My assumption that they are paid 100% less than their productivity contribution is an underestimation. So, if over three years, their pay has gone up by an accumulated rate of 50%, they will still be paid 50% less at the end of the restructuring period of three years. In other words, we should pay them according to their productivity contribution, or at least a larger portion of their real productivity contribution.
 
Now, it should be pointed out in this connection that our wage/GDP ratio is one of the lowest in the world. Leaving aside the wage income distribution within our national wage bill, our current wage/GDP ratio (2010) is 42%, as against 63% in Japan. Even Taiwan and South Korea, both have a per capita income much lower than us, have a wage/GDP ratio of 50% and 51% respectively. The low wage ratio reflects the gross underpayment of our lowest paid workers, local or foreign. Our construction workers, for example, are paid 3 to 5 times lower than their counterparts in Hong Kong. This is just an example for comparison. And Hong Kong has not
been importing cheap foreign labour in the construction sector as a matter of government policy.
 
My second point is the alternative fiscal solution suggested by the very reflective Straits Times Editorial this morning (16 April 2012). What does it mean by the traditional fiscal solution? It means government subsidies, transfers and hand‐outs to the under‐paid workers. There are two problems here. One is that this is likely to entail the raising of taxes. Will not the raising of direct taxes including personal income tax and corporate income tax erode our competitiveness?
 
Will it not frighten investors and the equally much‐valued professionals to seek greener pastures elsewhere? And if this route is not that encouraging, would the government raise our GST, current at 7%, to 10% or more to finance the subsidies and hand‐outs?
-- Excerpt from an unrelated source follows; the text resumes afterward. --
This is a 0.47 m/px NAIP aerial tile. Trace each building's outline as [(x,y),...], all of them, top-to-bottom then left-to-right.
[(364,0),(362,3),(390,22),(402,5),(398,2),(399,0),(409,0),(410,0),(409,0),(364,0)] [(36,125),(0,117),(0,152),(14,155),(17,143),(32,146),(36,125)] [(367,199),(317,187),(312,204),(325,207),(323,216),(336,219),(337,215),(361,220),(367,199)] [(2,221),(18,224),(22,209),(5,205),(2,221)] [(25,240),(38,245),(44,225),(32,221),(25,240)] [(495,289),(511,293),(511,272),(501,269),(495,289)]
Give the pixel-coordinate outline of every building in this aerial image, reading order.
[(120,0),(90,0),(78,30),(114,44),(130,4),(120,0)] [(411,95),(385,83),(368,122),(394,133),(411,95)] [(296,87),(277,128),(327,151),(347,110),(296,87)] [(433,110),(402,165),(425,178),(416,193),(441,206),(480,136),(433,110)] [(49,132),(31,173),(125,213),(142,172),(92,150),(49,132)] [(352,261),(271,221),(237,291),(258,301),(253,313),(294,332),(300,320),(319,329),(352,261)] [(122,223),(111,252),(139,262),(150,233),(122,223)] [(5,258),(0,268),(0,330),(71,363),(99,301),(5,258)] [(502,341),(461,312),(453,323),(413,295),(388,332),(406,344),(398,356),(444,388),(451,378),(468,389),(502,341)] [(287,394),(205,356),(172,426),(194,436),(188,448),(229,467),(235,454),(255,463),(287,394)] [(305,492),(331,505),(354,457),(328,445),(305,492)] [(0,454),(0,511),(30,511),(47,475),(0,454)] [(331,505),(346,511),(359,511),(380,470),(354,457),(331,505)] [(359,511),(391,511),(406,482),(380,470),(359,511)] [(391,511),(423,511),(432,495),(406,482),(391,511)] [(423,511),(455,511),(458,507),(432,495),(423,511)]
Or would our government follow the footsteps of some advanced countries by resorting to deficit financing or eroding the precious reserves that we have so painstakingly built up over the decades?
 
But what is more worrying to me is the development of a dependency syndrome among the low‐income workers and their families. They will come to depend on the government for their well‐being. In my public lecture, and those who attended the lecture will bear me out, I advocated training a man to catch fish, rather than giving him a fish a day for his survival. That is why an integral part of ERII is the training and retraining of our workers to enhance their occupational mobility and their ability to catch fish, rather than to fall into the clutch of dependence on the government for their well‐being and the well‐being of their family. Those in the comfort zone should be alerted to the danger of this fiscal hysteresis process.